**Exercise requirements**
Can you copy out the entries below, swapping each "Арти" for "Элли" and leaving everything else untouched?

**Data for the task**

========

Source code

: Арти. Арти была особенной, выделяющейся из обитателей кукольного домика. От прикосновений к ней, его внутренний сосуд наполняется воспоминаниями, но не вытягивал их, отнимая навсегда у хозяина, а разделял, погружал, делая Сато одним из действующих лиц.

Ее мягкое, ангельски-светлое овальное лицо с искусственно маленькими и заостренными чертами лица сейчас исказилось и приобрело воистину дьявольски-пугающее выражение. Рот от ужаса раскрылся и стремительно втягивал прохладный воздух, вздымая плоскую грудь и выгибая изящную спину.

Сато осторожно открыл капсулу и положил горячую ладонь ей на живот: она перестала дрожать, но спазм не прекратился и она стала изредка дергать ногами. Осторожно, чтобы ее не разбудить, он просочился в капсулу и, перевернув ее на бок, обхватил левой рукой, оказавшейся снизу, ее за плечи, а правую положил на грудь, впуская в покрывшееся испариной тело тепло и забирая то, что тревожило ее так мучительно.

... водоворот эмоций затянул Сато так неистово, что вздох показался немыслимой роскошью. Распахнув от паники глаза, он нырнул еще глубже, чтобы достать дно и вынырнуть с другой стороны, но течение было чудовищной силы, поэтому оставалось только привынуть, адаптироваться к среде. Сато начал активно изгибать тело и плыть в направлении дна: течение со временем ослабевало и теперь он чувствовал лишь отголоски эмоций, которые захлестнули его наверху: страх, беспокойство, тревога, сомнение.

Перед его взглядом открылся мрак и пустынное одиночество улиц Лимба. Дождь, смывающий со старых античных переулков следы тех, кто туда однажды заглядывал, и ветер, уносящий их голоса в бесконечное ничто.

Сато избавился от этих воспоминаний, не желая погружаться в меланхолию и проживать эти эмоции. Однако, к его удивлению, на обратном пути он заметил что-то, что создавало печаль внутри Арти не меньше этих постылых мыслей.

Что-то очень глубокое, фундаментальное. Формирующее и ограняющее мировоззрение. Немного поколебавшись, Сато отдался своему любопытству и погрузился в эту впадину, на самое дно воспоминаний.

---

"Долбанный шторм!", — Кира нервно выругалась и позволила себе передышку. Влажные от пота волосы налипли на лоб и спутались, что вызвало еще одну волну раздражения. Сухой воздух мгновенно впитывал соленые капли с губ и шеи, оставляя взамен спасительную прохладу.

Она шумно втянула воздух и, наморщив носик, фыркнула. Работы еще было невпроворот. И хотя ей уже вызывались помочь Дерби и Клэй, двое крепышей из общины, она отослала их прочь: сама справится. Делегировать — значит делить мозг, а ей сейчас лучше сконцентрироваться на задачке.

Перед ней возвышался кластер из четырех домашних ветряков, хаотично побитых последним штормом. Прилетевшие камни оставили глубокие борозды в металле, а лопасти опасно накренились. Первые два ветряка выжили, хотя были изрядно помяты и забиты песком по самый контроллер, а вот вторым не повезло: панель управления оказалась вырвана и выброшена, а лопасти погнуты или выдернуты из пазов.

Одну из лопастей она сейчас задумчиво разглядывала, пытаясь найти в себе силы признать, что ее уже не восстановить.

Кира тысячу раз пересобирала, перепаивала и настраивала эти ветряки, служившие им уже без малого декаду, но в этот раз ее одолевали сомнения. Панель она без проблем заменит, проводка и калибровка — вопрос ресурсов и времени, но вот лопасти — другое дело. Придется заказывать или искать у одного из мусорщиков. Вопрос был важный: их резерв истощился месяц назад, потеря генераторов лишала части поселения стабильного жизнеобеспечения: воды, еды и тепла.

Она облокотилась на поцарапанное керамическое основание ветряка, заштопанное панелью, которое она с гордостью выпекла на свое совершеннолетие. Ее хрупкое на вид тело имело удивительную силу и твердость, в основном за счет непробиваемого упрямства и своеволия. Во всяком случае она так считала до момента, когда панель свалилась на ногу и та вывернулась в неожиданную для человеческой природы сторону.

========

**Answer to this exercise**
Source code

: Элли. Элли была особенной, выделяющейся из обитателей кукольного домика. От прикосновений к ней, его внутренний сосуд наполняется воспоминаниями, но не вытягивал их, отнимая навсегда у хозяина, а разделял, погружал, делая Сато одним из действующих лиц.

Ее мягкое, ангельски-светлое овальное лицо с искусственно маленькими и заостренными чертами лица сейчас исказилось и приобрело воистину дьявольски-пугающее выражение. Рот от ужаса раскрылся и стремительно втягивал прохладный воздух, вздымая плоскую грудь и выгибая изящную спину.

Сато осторожно открыл капсулу и положил горячую ладонь ей на живот: она перестала дрожать, но спазм не прекратился и она стала изредка дергать ногами. Осторожно, чтобы ее не разбудить, он просочился в капсулу и, перевернув ее на бок, обхватил левой рукой, оказавшейся снизу, ее за плечи, а правую положил на грудь, впуская в покрывшееся испариной тело тепло и забирая то, что тревожило ее так мучительно.

... водоворот эмоций затянул Сато так неистово, что вздох показался немыслимой роскошью. Распахнув от паники глаза, он нырнул еще глубже, чтобы достать дно и вынырнуть с другой стороны, но течение было чудовищной силы, поэтому оставалось только привынуть, адаптироваться к среде. Сато начал активно изгибать тело и плыть в направлении дна: течение со временем ослабевало и теперь он чувствовал лишь отголоски эмоций, которые захлестнули его наверху: страх, беспокойство, тревога, сомнение.

Перед его взглядом открылся мрак и пустынное одиночество улиц Лимба. Дождь, смывающий со старых античных переулков следы тех, кто туда однажды заглядывал, и ветер, уносящий их голоса в бесконечное ничто.

Сато избавился от этих воспоминаний, не желая погружаться в меланхолию и проживать эти эмоции. Однако, к его удивлению, на обратном пути он заметил что-то, что создавало печаль внутри Элли не меньше этих постылых мыслей.

Что-то очень глубокое, фундаментальное. Формирующее и ограняющее мировоззрение. Немного поколебавшись, Сато отдался своему любопытству и погрузился в эту впадину, на самое дно воспоминаний.

---

"Долбанный шторм!", — Кира нервно выругалась и позволила себе передышку. Влажные от пота волосы налипли на лоб и спутались, что вызвало еще одну волну раздражения. Сухой воздух мгновенно впитывал соленые капли с губ и шеи, оставляя взамен спасительную прохладу.

Она шумно втянула воздух и, наморщив носик, фыркнула. Работы еще было невпроворот. И хотя ей уже вызывались помочь Дерби и Клэй, двое крепышей из общины, она отослала их прочь: сама справится. Делегировать — значит делить мозг, а ей сейчас лучше сконцентрироваться на задачке.

Перед ней возвышался кластер из четырех домашних ветряков, хаотично побитых последним штормом. Прилетевшие камни оставили глубокие борозды в металле, а лопасти опасно накренились. Первые два ветряка выжили, хотя были изрядно помяты и забиты песком по самый контроллер, а вот вторым не повезло: панель управления оказалась вырвана и выброшена, а лопасти погнуты или выдернуты из пазов.

Одну из лопастей она сейчас задумчиво разглядывала, пытаясь найти в себе силы признать, что ее уже не восстановить.

Кира тысячу раз пересобирала, перепаивала и настраивала эти ветряки, служившие им уже без малого декаду, но в этот раз ее одолевали сомнения. Панель она без проблем заменит, проводка и калибровка — вопрос ресурсов и времени, но вот лопасти — другое дело. Придется заказывать или искать у одного из мусорщиков. Вопрос был важный: их резерв истощился месяц назад, потеря генераторов лишала части поселения стабильного жизнеобеспечения: воды, еды и тепла.

Она облокотилась на поцарапанное керамическое основание ветряка, заштопанное панелью, которое она с гордостью выпекла на свое совершеннолетие. Ее хрупкое на вид тело имело удивительную силу и твердость, в основном за счет непробиваемого упрямства и своеволия. Во всяком случае она так считала до момента, когда панель свалилась на ногу и та вывернулась в неожиданную для человеческой природы сторону.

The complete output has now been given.